Naturally, so are the 49ers (13-4-1), whose midseason adoption of the pistol offense to best use Kaepernick’s dynamic versatility added a dimension no one has been able to stop. The Niners might never have taken such a huge step had incumbent Alex Smith, in the midst of his best season, not sustained a concussion on Nov. 11. Kaepernick took over and the offense took off.
Once Smith was healthy, he no longer was the starter. Jim Harbaugh gambled by sticking with the raw second-year quarterback who brought more game-breaking skills to the position.
Difficult decisions like that are sometimes foolhardy, sometimes inspired.
This one worked superbly, and Kaepernick stands one victory from joining Joe Montana and Steve Young as a 49er Super Bowl champion.
“It was tough watching this team do well and not being able to contribute,” said Kaepernick, more recognized before his promotion for his collection of tattoos than for his strong arm and sprinter’s speed. “For me, what kept me going was the fact that I might get an opportunity to get out there. When I did, I needed to take advantage of it.”
The 49ers hope to take advantage in the same Superdome where they were at their most dominant, beating Denver 55-10 in 1990 in the biggest rout the Super Bowl has seen.
The Steelers are recognized as the true powerhouse of the Super Bowl era, which is nearly a half-century old. Four of those titles came in the 1970s, with Mean Joe Greene and the Steel Curtain shutting down opponents while Terry Bradshaw, Franco Harris and Lynn Swann were scoring on them.
But the last two were in 2005 and 2008, and they’ve been perennial playoff qualifiers, too. That kept them in the football forefront.
For the 49ers the golden years of Montana, Rice, Young and Ronnie Lott ended with the 1994 season. They didn’t even make the playoffs from 2003-10, and this is their first trip back to the Super Bowl.
Rice sees Super Bowl win No. 6 coming Sunday.
“I just think we had players who played well in the big game,” he said. “My best football that I played, I think, happened in the playoffs and in the Super Bowl.
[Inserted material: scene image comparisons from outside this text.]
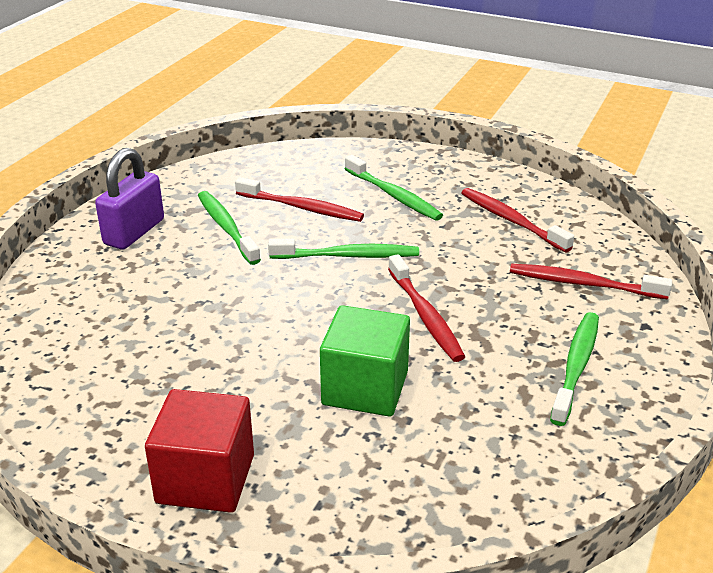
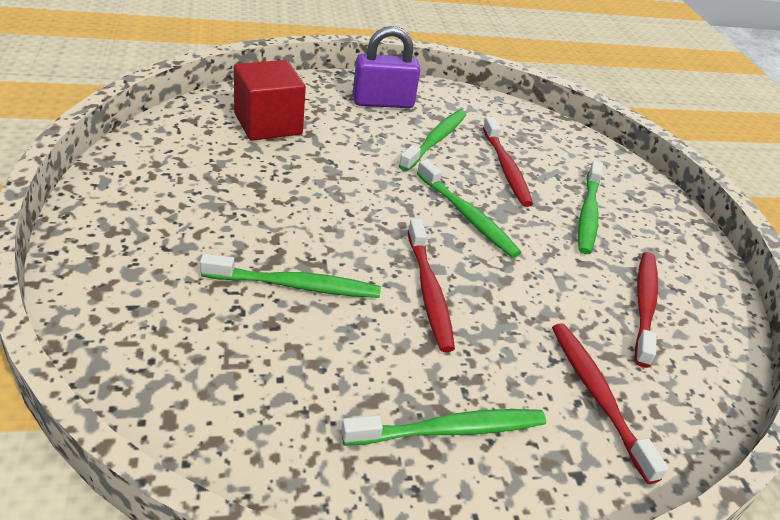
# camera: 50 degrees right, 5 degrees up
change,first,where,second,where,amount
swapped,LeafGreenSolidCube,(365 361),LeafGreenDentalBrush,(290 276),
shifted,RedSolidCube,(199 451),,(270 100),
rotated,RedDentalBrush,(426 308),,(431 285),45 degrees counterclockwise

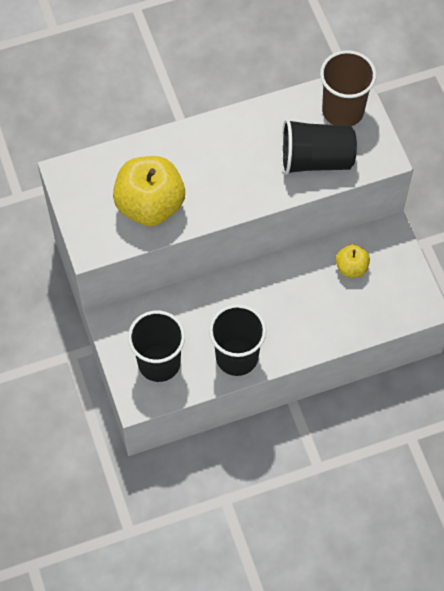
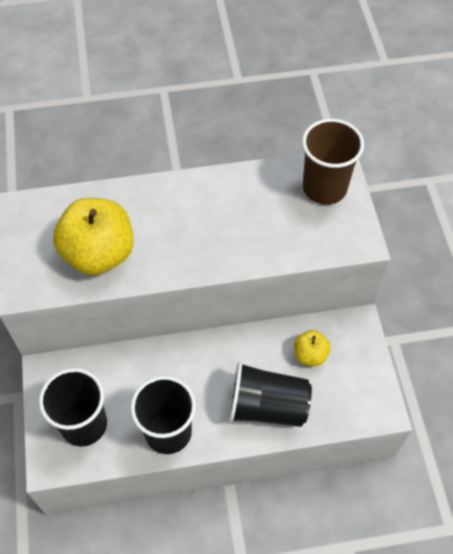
# camera: 10 degrees right, 5 degrees down
change,first,where,second,where,amount
shifted,JetBlackTumbler,(319 147),,(270 394),

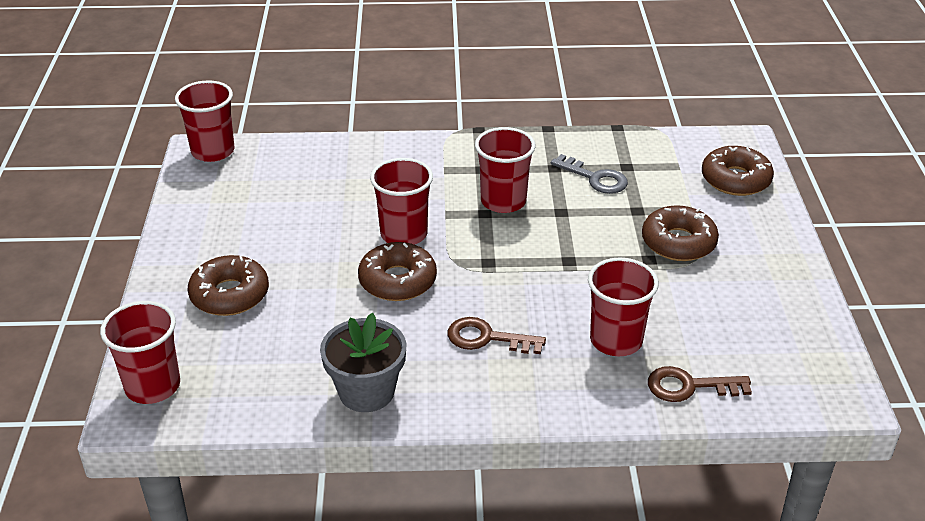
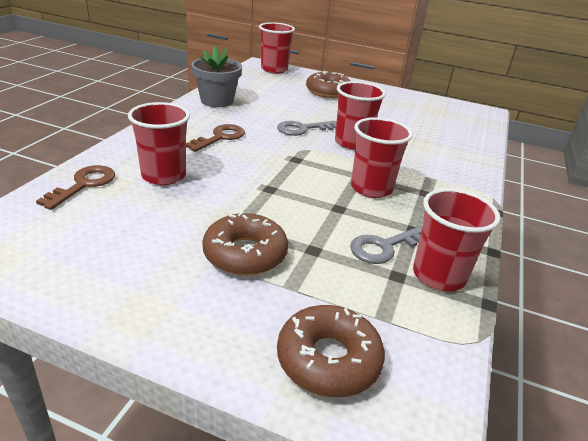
# camera: 110 degrees right, 5 degrees down
change,first,where,second,where,amount
swapped,RussetDoughnut,(397 271),AshGreyLatchkey,(306 128),
shifted,RedTumbler,(204 121),,(457 240),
I think it’s the same with these players.”
None of whom, except for center Jonathan Goodwin and linebacker Clark Haggans, has won a title. That’s still one more ring than the Ravens have: Lewis is the sole NFL champion in Baltimore.
Lewis hungers for these teammates to taste their first title – and to do it in his last game.
“I’ve touched the Lombardi (Trophy), and I know how it feels,” the perennial All-Pro said. “For these guys who’ve made this journey with me to feel that, it would be the perfect ending for my career.”
Like Lewis, 49ers receiver Randy Moss also could be suiting up for the final time, although he hopes to play another year.
Grabbed off the scrap heap after his career spiraled into oblivion and no team would touch him in 2011, Moss didn’t do much on the field (28 catches, 434 yards) this season. His loudest headlines came this week when he proclaimed himself the greatest receiver ever; maybe he’s never seen Rice’s numbers.
Teammates say Moss was very influential as a mentor and teacher.
“Randy’s like my older brother,” said Michael Crabtree, who emerged as a top receiver in his fourth pro season. “An older brother you would have that’s been through a lot that you just can learn from just talking to him, watching him.
“He’s a legend and I hope he’ll be here next year.”
Lewis won’t be. He’ll don the face paint, put on his No. 52 for the final time, and see if he can replicate the championship of a dozen years ago.
“You can never top the first one, because that’s an unknown feeling,” Lewis said before adding with a chuckle, eyes widening, “but a second one – that might be the only way you really can top it.”